Attraverso analisi storiche che spaziano dall’antichità mesopotamica, egizia e greca per arrivare a toccare le civiltà maya e azteca, la società indiana e quella africana pre-coloniale, Polanyi individua tre tipi essenziali di organizzazione ed integrazione istituzionale all’interno dei quali si definiscono i processi economici: “reciprocità”, “redistribuzione” e “scambio” (a questi si potrebbe aggiungere un quarto tipo, l’ “economia domestica”, che però viene vista più che altro come sottotipo degli altri tre, in riferimento soprattutto all’economia familiare contadina). Tali tipi – considerati nel senso “weberiano” del termine, dunque quali realtà “limite” spesso coesistenti ed intrecciate tra loro – definiscono tre specifiche modalità relazionali che si vanno a costituire tra gli uomini nell’acquisizione e nella disposizione delle risorse produttive e dei mezzi materiali destinati alla soddisfazione dei bisogni.
La “reciprocità” è caratteristica di quelle società i cui membri – siano essi considerati singolarmente o come gruppi – sono legati tra loro da una determinata e ben codificata rete di relazioni di simmetria, relazioni che ne fissano i reciproci diritti e doveri.
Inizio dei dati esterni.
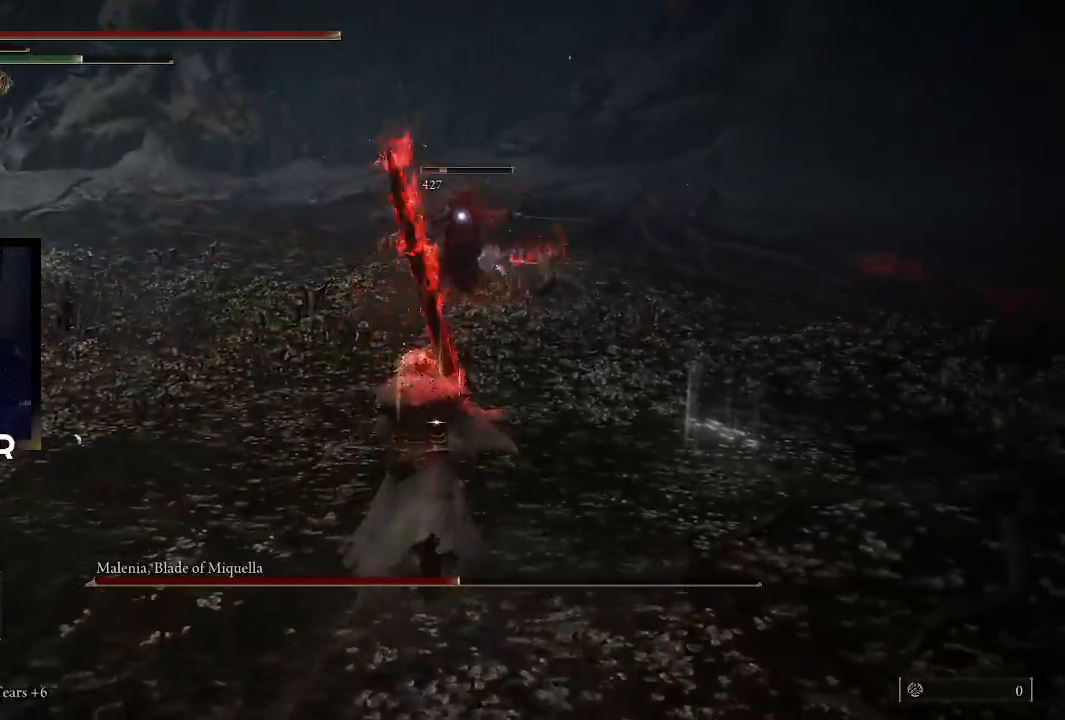
{"buttons": [], "left_stick": "up", "right_stick": "center", "events": []}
Esempi di tale forma di integrazione possono essere rappresentati dalla società feudale europea o dall’economia di villaggio indiana, così come dalle comunità delle isole Trobriand della Melanesia, rese celebri dagli studi di Malinowski; studi che Polanyi riprende abbondantemente considerandoli il miglior sistema documentato di organizzazione sociale fondata sulla reciprocità. In tale sistema di organizzazione l’economia si fonda essenzialmente sul “dono”, o meglio su un complesso sistema di “doni” e “controdoni”, che avviene sulla base del  rigido rispetto degli obblighi reciproci che legano l’un l’altro i membri della collettività. Polanyi evidenzia come solo un’analisi superficiale e distorta dal pregiudizio economicista moderno può portare a vedere nei sistemi di “dono” e “controdono” – avvengano essi in natura o tramite mezzi di scambio che possono essere i più svariati -  uno scambio fondato sulle leggi di mercato. Il “dono” infatti si fonda sul rispetto di altre norme, quelle appunto che regolano nel loro insieme i rapporti sociali tra i diversi componenti di quella specifica comunità: sono questi a scandire e a definire le diverse fasi della vita economica, dalla produzione alla distribuzione fino al consumo. Il processo economico va quindi a sanzionare e confermare una determinata struttura di integrazione sociale, che definisce essa stessa le forme dell’economia.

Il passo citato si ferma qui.